アメリカで支持を集める掲示板型SNS「Reddit」のCEO、Steve Hoffmanはこう言いました。
「数ヶ月のコーチングが、Redditに数十億ドルの価値をもたらした」と。
彼が絶賛した、「Mochary Method」をご存知でしょうか?これはOpenAI、Coinbase、Rippling、Notionなど、急成長を続けるテック企業の経営者たちが受けるコーチングメソッドです。
彼らはなぜ、コーチングを受けているのか。そしてそこでは一体、どのようなコーチングが展開されているのでしょうか。
「課題を抱えていた企業が、コーチングをはじめてからたちまち急成長し、成功を収めたケースは多くあります。CEO自身にコーチングの感想を聞くのは、やっていて良かったと思う瞬間ですね。時間と努力を費やし、彼らのビジネスや人生、そして彼らと働くすべての方の人生に、目に見える成果が現れるのですから。これに勝る感情はありません」
2022年11月17日開催の「ALL STAR SAAS CONFERENCE 2022」では、Mochary Method社でChief of Staffを務めるNate Forsterさん(@nateforster_)を招くことができました。ALL STAR SAAS FUNDのマネージングパートナーである前田ヒロが、実際に模擬的にコーチングを受けながら、名だたる経営者に成果をもたらすメソッドについてお聞きしました。

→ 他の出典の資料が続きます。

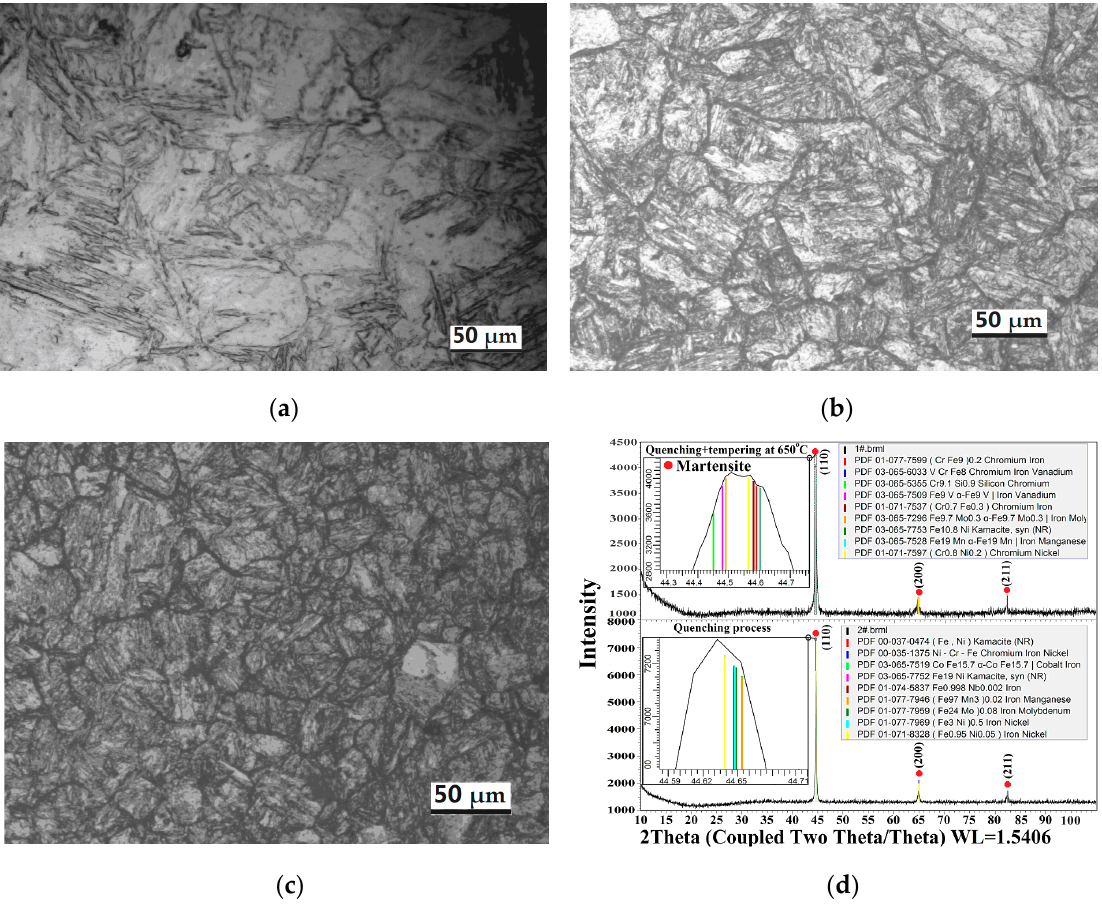
Figure 7. OM and XRD analysis using different quenching cooling methods: ( a ) quenching at 1040 °C with oil cooling; ( b ) quenching at 1040 °C with air cooling and tempering at 650 °C in air cooling; ( c ) quenching at 1040 °C with oil cooling and tempering at 650 °C in air cooling; ( d ) comparison of XRD under various heat treatment processes.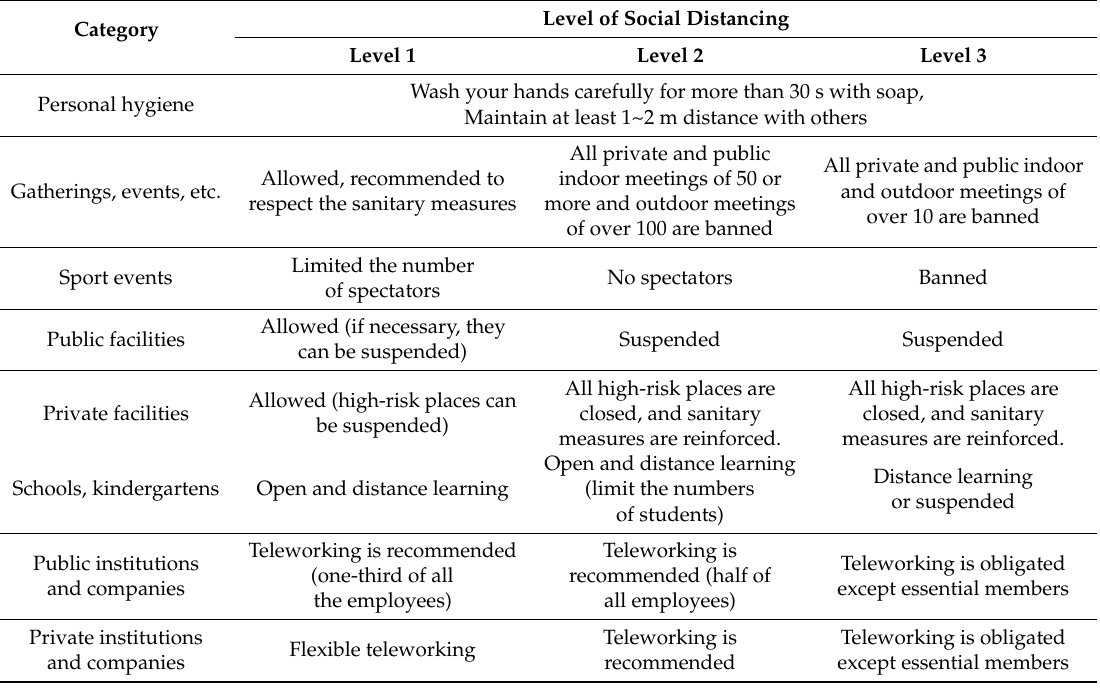
Figure 1. Location of Seoul and Daegu in Korea. Red dots present the location of air quality monitoring stations (AQMS). This map was produced by using ArcMap 10.6 of ArcGIS software. Table 1. Guidelines on social distancing issued by the Government of South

(※この記事は講演内容をテキスト化し、抜粋・再構成したものです)
「テック企業を創る、最高の経営ノウハウを学びたいか?」
前田:Nateさん、今日はよろしくお願いします。このテーマは、僕がずっと取り上げてみたかったことなんです。経験豊かで、熱意を持たれている方とお話しできるのが嬉しいです。まずは、NateさんがCEOコーチになったきっかけからお聞きしたいです。
Nate:紆余曲折があるのですが、Afrajさんという優秀なメンターに出会ったことがきっかけでした。大手テック企業を創業し、売却の経験を持っていて、私はよく彼にアドバイスをもらっていました。
当時、私はOnDeckという会社にいたのですが、6名しかいなかった従業員が300名にまで増えていて、そろそろ自分も次のステージへ進もうと考えていました。そうしたら、Afrajさんが「テック企業を創り上げるための最高の経営ノウハウを学びたいのなら、Matt Mocharyの元で働くのが一番だ」と勧めてくれました。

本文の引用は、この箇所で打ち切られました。